Longtime Beaufort High football coach Frank Smalls also received a relatively accurate description in Santini. The chain-smoking, RC Cola-drinking coach was pressed into duty coaching basketball in the book, but a similar character based on Smalls also shows up in “The Prince of Tides” and “Beach Music.”

Rowland Washington, now the owner of the catering company We Island Gumbo ’N Tings was the first student to integrate Beaufort High School in the 1964-65 school year. This watershed event also must have made an impression on Conroy, as Washington and his experience was recalled in “The Great Santini” through the eyes of “Roland Washington.” A reasonable facsimile appeared again in “The Prince of Tides,” this time named “Benji Washington.”

Max Rusoff, a character in “Beach Music” central to the backstory, was born in 1902 and later owned and operated a department store in downtown Waterford.

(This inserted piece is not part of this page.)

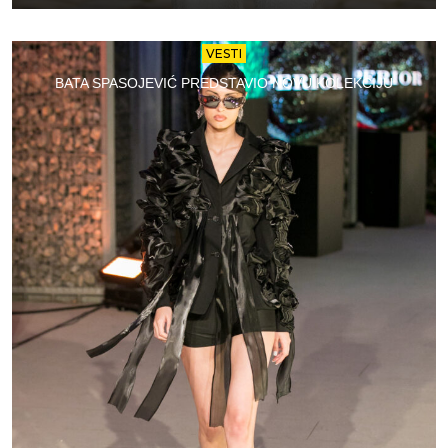
VESTI
BATA SPASOJEVIĆ PREDSTAVIO NOVU KOLEKCIJU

This can at least partially be seen as a shadow of the real Max Lipsitz, who opened Lipsitz Department Store (initially a dry-goods grocery) in 1902, the same year as the fictional Rusoff’s birth.

Speaking of downtown merchants, there is also a great scene in “The Great Santini” that takes place at the fictional “Hobie’s Cafe,” based on the now-closed Harry’s Restaurant on Bay Street.

The famed Booth of Knowledge, where local prominent citizens gathered for decades to discuss issues and enlighten each other on often mundane topics, received star treatment. Only the professions of the participants in the book — doctor, postman, attorney, barber, auto store owner — are mentioned. These are definite characterizations of real people, and Sheriff J.E. McTeer was a regular at the breakfast spot during the early 1960’s when the book takes place.

A non-human character — also a regular in the Beaufort River in the 1960’s — was Carolina Snowball. She was an albino dolphin who drew the attention (and nets) of some Florida aquatic museum owners and brought a change in the law in South Carolina regarding the capture of mammals. In “The Prince of Tides” she was named Carolina Snow, and she was a porpoise. In “Beach Music,” she was a dolphin named Snowbird. In that adaptation she was captured and taken to Florida but rescued and set free by the book’s main character. Sadly, the former is a true fact and the latter is pure fiction.

It’s the creative license given to fictional writing that allowed Conroy to write about so many real people and real experiences while changing a few details.

This list is certainly not exhaustive or complete. His family, presumably, knew when he was writing about them. Others who grew up with Conroy or became his friends in adulthood can also probably guess the character that most resembles them.

Fictional settings aside, Beaufort and its people left a mark on Pat Conroy. Thank God the reverse is also bountifully true.